A conservative Republican at the center of the tortured effort to elect House Speaker Kevin McCarthy says he'd welcome a hard-fought battle over the US debt ceiling, but said both parties should start negotiating terms for the increase now so it doesn't go down to the wire.
"Our point is, let's fight now to end the status quo," Rep. Chip Roy, a Texas Republican and member of the far-right Freedom Caucus, said on CNN's "State of the Union" on Sunday. "Let's get in the room now."
Roy helped negotiate a deal with McCarthy giving conservatives more clout that helped give the leader enough backing to win the speakership by a single vote early Saturday on the 15th ballot.
Asked whether McCarthy must tie a debt-ceiling increase to deep spending cuts or face the mightiest tool they secured — the ability for a single Republican to force a House vote to oust McCarthy as speaker — Roy hinted that could be in store.
"I'm not going to play the what-if games of how we're going to use the tools of the House to make sure that we enforce the terms of the agreement," Roy said. "But we will use tools of the House to enforce the terms of the agreement."
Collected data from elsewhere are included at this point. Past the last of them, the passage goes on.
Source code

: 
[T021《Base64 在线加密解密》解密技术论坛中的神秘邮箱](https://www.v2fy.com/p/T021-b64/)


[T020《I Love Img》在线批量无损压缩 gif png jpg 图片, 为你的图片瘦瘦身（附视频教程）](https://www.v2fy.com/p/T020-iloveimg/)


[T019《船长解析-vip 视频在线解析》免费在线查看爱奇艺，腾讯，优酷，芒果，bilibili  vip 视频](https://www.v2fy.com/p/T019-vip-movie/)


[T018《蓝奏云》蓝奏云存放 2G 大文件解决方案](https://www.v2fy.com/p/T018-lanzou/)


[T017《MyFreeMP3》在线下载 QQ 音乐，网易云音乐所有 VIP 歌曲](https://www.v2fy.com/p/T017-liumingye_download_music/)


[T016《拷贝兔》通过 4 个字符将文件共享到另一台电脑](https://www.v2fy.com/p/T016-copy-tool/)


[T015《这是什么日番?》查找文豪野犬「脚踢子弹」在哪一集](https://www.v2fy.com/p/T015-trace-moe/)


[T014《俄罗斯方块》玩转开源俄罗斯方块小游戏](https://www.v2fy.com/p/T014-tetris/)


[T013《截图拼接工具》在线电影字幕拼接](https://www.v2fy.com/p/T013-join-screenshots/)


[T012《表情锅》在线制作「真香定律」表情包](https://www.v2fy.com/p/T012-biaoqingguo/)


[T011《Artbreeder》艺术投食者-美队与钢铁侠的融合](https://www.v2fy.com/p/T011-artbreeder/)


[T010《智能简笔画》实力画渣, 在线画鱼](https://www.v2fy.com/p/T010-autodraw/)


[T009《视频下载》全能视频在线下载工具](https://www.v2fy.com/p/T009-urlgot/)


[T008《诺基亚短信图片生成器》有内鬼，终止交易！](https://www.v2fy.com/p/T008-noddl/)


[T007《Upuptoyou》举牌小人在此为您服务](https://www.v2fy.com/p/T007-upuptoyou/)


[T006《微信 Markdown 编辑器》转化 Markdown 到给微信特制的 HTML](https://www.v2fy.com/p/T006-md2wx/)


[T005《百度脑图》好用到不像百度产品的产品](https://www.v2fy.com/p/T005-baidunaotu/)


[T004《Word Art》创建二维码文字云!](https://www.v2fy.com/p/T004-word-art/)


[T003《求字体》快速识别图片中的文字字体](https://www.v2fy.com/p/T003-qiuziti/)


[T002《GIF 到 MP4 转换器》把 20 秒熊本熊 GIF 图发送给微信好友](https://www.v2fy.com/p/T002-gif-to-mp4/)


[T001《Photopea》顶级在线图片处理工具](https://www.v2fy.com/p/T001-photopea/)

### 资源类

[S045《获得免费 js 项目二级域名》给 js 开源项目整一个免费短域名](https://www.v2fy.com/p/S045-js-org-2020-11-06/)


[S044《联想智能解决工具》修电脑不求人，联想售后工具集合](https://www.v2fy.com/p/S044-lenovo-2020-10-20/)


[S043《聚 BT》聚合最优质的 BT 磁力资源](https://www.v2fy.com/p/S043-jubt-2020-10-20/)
Democrats, including Senate Majority Leader Chuck Schumer, have denounced the deal McCarthy struck that helped bring around many of a group of 20 dissident GOP lawmakers last week. Democrats and other critics say it could hobble McCarthy's ability to reach a bipartisan deal to lift the debt ceiling sometime after July 1, when the $31 trillion limit will need to be raised to prevent a US default on debt payments.
'No Hostage-Taking'
But President Joe Biden has vowed he won't make concessions to prevent Republicans from forcing a first-ever default on the debt.
"Congress is going to need to raise the debt limit without conditions and it's just that simple," White House Press Secretary Karine Jean-Pierre told reporters aboard Air Force One on Sunday. "Attempts to exploit the debt ceiling as leverage will not work. There will be no hostage-taking."
A 2011 crisis rattled financial markets and consumer confidence and led to the first-ever downgrade of the U.S. sovereign debt rating by Standard & Poor's. It ended when President Barack Obama agreed to about $2 trillion in spending cuts over a decade.
Rep. Scott Perry, who chairs the Freedom Caucus, was asked whether he's prepared to let the United States default. "Everybody should negotiate," including Biden, the Pennsylvania Republican said on ABC's "This Week."
"We can't just keep doing the same thing under the same conditions with the same management and expect different outcomes," Perry said. "The American people are sick and tired of this endless debt increasing."